Task objective:
Your answer must restate each entry below word for word, with no pictures in it.

Records supplied:
Segment Open

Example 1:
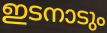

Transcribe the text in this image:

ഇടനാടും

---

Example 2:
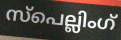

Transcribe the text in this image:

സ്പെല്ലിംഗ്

Segment Closed

Exercise response:
Example 1:

Transcribe the text in this image:

ഇടനാടും

---

Example 2:

Transcribe the text in this image:

സ്പെല്ലിംഗ്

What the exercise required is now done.